#### Reading passage
In February 2024, the Data Empowerment Fund launched an open call for proposals.

The Fund generated significant interest, receiving 824 applications from initiatives seeking to enable greater individual agency or community control over data.

The process of running an open call generated an incredibly rich dataset. While we were unable to publish the application data in full, this article is a summary of analysis undertaken by Jack Hardinges and Joshua Yong using the data.

 

A global phenomenon

We encountered a broad, global distribution of data empowerment initiatives.

  • Overall, the initiatives sought to have an impact in 139 countries.
  • The initiatives varied in scope. 566 initiatives (69%) had a national or subnational scope; 57 initiatives (7%) had a regional scope; and 201 initiatives (24%) had an international scope.
  • More than half of the initiatives (483, 59%) sought to have an impact in countries defined as Developing Economies by the International Monetary Fund.
  • A large number of initiatives originated from a handful of hub countries. Of initiatives with a national or subnational scope: 153 originated from the United States; 49 from the United Kingdom; 47 from India; 35 from Uganda; 31 from Kenya; 28 from Nigeria; 23 from the Netherlands; and 21 from South Africa.
  • The initiatives skewed towards English-speaking countries. The Fund was administered in English and its open call materials were not translated into other languages, which will have affected the distribution of applicants.

The group of initiatives ultimately supported by the Fund spanned the United States, Nigeria, New Zealand, Kenya, Switzerland, Argentina and beyond. 

 

For what?

The initiatives we encountered addressed a rich variety of causes.

  • Of the initiatives we were able to classify effectively, 150 (18% of all initiatives) addressed artificial intelligence; 86 (10%) critical settings; 83 (10%) climate and the environment; 79 (10%) health; 58 (7%) education; 38 (5%) work and labour rights; and 38 (5%) media.
########
Repeat the Data Empowerment Fund summary starting at "We encountered a broad, global" and ending at "from South Africa.", swapping "hub countries" for "anchor countries".
#### Given information
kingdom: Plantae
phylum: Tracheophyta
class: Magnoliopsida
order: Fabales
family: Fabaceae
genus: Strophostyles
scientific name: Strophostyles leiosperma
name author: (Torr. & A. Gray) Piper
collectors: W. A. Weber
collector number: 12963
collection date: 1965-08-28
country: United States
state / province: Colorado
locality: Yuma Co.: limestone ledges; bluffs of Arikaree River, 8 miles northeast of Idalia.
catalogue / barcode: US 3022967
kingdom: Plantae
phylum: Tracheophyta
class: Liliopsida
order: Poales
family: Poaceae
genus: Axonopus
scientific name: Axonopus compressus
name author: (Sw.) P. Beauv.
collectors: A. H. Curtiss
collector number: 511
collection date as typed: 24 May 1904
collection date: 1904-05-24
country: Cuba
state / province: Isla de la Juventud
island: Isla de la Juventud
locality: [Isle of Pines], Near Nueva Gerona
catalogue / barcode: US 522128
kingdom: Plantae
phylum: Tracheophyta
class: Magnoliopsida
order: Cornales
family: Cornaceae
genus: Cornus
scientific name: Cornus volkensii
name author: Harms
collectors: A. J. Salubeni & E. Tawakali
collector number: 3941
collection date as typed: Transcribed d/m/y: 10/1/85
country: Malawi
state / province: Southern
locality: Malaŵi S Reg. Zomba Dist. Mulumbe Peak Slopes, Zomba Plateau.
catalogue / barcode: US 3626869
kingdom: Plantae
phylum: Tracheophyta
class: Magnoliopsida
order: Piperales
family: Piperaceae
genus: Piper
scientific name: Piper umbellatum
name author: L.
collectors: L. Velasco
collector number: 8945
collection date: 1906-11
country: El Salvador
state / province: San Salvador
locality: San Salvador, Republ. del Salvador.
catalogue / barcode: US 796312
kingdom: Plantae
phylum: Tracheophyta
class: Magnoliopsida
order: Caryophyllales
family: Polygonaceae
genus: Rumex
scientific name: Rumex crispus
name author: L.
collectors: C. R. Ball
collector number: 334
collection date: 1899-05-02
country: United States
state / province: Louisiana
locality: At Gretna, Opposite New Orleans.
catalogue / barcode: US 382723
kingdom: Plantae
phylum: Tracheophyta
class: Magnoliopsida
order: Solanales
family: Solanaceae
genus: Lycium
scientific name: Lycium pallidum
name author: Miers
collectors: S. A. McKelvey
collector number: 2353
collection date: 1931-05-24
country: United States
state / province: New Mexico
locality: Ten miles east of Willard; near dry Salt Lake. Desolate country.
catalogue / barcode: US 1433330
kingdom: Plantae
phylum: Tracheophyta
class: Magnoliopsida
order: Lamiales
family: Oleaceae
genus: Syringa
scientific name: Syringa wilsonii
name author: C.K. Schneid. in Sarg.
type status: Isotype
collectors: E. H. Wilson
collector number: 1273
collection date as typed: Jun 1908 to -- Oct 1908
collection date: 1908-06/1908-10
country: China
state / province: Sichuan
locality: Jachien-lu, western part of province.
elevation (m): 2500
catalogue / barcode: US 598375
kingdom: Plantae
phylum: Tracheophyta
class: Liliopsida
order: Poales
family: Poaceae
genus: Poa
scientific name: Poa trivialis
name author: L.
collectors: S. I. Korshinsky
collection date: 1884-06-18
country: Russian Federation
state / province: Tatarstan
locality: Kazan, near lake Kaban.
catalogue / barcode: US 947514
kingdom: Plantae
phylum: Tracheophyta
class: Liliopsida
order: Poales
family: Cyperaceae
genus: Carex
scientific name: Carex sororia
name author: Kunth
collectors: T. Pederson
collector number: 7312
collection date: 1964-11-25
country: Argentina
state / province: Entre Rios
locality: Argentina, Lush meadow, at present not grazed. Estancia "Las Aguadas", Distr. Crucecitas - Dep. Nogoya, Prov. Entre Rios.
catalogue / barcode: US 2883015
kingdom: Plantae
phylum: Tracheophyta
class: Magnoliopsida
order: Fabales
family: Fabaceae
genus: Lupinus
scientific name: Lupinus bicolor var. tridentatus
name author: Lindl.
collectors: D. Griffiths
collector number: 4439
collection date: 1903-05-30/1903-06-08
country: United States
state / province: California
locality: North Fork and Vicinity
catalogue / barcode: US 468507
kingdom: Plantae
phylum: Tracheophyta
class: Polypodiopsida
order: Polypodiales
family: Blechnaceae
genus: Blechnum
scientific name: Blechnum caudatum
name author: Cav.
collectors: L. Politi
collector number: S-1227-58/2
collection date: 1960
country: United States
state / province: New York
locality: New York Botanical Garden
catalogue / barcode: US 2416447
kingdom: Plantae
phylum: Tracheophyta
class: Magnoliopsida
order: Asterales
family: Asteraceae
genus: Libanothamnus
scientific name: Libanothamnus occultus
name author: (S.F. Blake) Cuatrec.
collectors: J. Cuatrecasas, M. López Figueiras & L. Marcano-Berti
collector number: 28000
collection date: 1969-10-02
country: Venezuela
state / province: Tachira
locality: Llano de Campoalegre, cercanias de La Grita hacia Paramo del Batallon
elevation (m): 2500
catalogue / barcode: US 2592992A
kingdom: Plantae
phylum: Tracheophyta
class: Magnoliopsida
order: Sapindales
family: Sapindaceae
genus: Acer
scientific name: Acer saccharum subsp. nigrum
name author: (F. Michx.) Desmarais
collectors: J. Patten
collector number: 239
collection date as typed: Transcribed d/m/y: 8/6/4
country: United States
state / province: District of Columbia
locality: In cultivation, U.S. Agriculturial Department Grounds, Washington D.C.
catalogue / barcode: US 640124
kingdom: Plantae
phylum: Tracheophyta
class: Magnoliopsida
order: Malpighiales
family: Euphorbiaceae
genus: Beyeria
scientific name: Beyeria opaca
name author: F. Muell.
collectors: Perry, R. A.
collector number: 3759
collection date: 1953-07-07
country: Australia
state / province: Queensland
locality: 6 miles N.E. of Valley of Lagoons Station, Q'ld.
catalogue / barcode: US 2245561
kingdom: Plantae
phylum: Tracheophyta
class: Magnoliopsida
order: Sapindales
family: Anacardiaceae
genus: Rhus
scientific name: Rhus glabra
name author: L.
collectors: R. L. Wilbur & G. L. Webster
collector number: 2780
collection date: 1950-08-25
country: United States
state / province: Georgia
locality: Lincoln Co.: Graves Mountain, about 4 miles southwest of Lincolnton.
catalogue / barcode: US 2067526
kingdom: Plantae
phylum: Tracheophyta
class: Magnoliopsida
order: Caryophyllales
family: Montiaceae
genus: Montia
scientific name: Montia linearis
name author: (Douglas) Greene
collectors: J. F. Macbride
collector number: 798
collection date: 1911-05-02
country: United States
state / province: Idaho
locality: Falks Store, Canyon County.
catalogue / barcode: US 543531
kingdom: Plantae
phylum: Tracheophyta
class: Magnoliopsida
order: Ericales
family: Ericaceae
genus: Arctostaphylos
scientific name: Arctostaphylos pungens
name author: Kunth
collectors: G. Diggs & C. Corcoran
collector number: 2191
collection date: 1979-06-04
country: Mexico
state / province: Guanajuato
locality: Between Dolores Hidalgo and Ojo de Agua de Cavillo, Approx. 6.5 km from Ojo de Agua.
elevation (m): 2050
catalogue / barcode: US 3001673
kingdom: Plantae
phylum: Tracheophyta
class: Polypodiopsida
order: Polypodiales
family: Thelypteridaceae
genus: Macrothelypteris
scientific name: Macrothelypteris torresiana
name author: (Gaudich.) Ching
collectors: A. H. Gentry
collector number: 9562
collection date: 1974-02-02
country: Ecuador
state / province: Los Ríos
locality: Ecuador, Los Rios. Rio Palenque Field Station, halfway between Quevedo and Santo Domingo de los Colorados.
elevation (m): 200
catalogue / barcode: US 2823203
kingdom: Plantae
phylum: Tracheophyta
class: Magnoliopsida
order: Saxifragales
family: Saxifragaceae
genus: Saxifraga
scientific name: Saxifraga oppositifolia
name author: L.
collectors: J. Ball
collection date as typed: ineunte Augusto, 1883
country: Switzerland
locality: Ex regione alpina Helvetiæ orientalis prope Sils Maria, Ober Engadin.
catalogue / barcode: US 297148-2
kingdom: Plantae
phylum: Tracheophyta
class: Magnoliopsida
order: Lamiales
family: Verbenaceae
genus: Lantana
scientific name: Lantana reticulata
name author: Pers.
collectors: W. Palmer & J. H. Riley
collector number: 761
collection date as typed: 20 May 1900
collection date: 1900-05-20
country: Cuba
########
## Expected answer
We encountered a broad, global distribution of data empowerment initiatives.

  • Overall, the initiatives sought to have an impact in 139 countries.
  • The initiatives varied in scope. 566 initiatives (69%) had a national or subnational scope; 57 initiatives (7%) had a regional scope; and 201 initiatives (24%) had an international scope.
  • More than half of the initiatives (483, 59%) sought to have an impact in countries defined as Developing Economies by the International Monetary Fund.
  • A large number of initiatives originated from a handful of anchor countries. Of initiatives with a national or subnational scope: 153 originated from the United States; 49 from the United Kingdom; 47 from India; 35 from Uganda; 31 from Kenya; 28 from Nigeria; 23 from the Netherlands; and 21 from South Africa.